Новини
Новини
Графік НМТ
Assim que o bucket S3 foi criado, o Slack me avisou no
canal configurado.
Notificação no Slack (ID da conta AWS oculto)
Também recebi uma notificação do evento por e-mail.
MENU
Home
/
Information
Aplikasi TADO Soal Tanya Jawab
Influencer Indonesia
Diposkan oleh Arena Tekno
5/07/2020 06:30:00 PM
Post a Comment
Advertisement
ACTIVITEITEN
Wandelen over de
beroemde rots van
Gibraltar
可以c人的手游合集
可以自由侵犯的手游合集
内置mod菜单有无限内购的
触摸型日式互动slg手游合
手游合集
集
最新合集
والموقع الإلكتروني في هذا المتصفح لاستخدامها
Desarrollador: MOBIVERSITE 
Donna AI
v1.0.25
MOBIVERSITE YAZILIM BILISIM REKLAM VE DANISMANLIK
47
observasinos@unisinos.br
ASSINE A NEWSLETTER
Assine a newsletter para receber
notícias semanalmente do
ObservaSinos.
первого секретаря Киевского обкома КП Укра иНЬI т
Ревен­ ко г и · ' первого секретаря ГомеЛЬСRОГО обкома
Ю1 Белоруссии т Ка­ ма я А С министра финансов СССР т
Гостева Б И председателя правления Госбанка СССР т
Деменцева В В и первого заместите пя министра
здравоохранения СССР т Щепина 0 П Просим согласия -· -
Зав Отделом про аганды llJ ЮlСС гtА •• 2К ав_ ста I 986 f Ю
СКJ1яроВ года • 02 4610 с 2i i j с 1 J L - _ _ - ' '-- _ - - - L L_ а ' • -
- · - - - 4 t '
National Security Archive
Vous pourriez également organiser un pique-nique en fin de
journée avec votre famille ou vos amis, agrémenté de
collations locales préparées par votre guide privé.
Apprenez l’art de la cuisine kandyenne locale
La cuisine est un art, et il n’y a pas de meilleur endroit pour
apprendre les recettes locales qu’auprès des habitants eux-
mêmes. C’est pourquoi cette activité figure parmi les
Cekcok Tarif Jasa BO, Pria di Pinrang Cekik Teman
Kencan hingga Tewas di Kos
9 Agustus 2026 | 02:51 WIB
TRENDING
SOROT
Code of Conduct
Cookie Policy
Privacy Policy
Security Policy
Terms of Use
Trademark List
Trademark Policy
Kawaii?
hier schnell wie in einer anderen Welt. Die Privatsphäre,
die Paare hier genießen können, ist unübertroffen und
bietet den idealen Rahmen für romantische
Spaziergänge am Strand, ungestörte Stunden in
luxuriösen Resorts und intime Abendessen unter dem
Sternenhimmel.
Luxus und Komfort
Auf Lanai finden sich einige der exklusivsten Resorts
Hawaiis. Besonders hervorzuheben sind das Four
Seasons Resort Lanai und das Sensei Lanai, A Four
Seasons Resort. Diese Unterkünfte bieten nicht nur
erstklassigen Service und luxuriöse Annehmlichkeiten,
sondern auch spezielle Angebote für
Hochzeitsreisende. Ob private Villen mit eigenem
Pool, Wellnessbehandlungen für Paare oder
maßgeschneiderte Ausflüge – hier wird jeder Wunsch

----

**PROBLEM TO WORK ON:**
Convert the listing from its first line through the line containing "5/07/2020 06:30:00 PM", both included, into a Markdown table with the columns Row and Line, leaving out blank lines.

**WORKED SOLUTION:**
| Row | Line |
|---|---|
| 1 | Новини |
| 2 | Новини |
| 3 | Графік НМТ |
| 4 | Assim que o bucket S3 foi criado, o Slack me avisou no |
| 5 | canal configurado. |
| 6 | Notificação no Slack (ID da conta AWS oculto) |
| 7 | Também recebi uma notificação do evento por e-mail. |
| 8 | MENU |
| 9 | Home |
| 10 | / |
| 11 | Information |
| 12 | Aplikasi TADO Soal Tanya Jawab |
| 13 | Influencer Indonesia |
| 14 | Diposkan oleh Arena Tekno |
| 15 | 5/07/2020 06:30:00 PM |